Granada Theater (Dallas, TX)
– By Austin Reed –
“With Versatility and Virtuosity, Shooter Proves He’s More Than Just His Father’s Son”
Question: Let’s say you’re the son of Waylon Jennings. Your mother is Jessi Colter. You spent practically all of the formative years of your life on a tour bus. The road has been paved for you to carry on the family business, but neither of your parents was ever particularly good at following the rules. What do you do?
Answer: You develop an original sound that is both a tribute to and a complete departure from the sound of your father. And you never, ever apologize for it.
Shooter Jennings has done well over the past decade to establish himself as a southern rock virtuoso with a honky-tonk aftertaste. Ever since leaving Nashville in 2001 to pursue a more unique and gentrified sound, Jennings has used every item at his disposal—a series of spectacular backing bands, a reality-television-worthy life history, a devotion to his father’s legacy and a signature pair of aviators—to develop one of the most complex and versatile portfolios in music.
And on Friday, September 13 at the Granada, he proved it.
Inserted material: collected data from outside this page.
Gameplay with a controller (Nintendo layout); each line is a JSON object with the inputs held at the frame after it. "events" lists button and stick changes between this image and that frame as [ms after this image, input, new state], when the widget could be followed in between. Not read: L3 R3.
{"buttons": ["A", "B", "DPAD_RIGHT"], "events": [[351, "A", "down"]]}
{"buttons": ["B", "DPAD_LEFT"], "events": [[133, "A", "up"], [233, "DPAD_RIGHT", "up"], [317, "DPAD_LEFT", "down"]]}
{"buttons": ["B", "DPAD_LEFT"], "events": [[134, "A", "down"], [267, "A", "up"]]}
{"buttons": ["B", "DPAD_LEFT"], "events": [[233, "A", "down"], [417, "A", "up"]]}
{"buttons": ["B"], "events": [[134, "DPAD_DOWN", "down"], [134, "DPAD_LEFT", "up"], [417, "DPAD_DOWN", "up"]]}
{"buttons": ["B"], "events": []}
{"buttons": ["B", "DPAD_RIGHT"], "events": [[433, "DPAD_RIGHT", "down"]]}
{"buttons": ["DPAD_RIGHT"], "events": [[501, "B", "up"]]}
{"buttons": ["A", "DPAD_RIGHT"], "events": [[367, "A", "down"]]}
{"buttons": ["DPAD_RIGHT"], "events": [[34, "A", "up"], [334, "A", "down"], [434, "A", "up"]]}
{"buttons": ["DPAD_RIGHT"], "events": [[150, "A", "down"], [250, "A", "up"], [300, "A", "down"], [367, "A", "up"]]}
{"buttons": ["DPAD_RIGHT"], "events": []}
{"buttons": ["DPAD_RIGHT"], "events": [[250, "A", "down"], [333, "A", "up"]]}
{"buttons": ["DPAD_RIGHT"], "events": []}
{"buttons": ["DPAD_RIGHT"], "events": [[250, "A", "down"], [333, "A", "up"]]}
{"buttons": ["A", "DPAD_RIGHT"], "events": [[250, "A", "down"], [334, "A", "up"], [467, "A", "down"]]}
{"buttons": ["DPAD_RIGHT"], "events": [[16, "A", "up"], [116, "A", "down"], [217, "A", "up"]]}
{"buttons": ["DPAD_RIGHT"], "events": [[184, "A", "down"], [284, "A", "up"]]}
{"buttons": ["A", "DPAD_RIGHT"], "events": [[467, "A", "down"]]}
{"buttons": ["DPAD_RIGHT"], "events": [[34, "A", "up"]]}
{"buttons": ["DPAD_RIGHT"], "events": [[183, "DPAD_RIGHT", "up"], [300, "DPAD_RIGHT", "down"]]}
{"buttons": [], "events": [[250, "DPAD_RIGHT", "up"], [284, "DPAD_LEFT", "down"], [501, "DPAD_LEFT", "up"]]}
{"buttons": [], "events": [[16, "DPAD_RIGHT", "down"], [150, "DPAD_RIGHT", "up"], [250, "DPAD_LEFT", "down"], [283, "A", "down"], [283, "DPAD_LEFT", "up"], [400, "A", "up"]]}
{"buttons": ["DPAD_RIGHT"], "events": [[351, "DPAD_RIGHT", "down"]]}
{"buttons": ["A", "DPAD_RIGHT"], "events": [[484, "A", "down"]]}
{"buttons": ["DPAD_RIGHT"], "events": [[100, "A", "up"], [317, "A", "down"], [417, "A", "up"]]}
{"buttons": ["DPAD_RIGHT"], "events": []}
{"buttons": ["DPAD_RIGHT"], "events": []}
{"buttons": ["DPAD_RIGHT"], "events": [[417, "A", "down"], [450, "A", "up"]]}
At 10:32 p.m. Jennings took stage and kicked off his set with The Other Life single, “A Hard Lesson to Learn,” a cautionary how-to on blending unrequited love with sour mash whiskey. Delivering a punchy-yet-stabilized downbeat alongside their signature rockabilly demeanor, Shooter and gang demonstrated very early on their disinterest in making this a casual Friday.
Navigating his way through some of the most celebrated hits from The Other Life, Family Man, and Let’s Put the O Back in Country, Jennings approached the evening with breakneck intensity and unrelenting drive. Inaugural single, “4th of July,” sent concertgoers into a fit of booze-soaked ecstasy, echoing nearly every word with fervor.
In one of the more surprising moves of the evening, Jennings performed a gut-wrenching eight-minute jam cover of Nirvana’s, “Something In The Way,” and from there, the landscape of the show changed completely. Shooter then explored songs from the more psychedelic Black Ribbons album, providing a night-and-day juxtaposition from the earlier part of his show. It was a welcomed move, providing a perfect balance of sauntering ambiance and Shooter’s hallmark musical intricacy.
Well-rounded with grit to spare, Shooter Jennings exploded Friday night, delivering one of the most stylistically diverse and enjoyable shows of the year.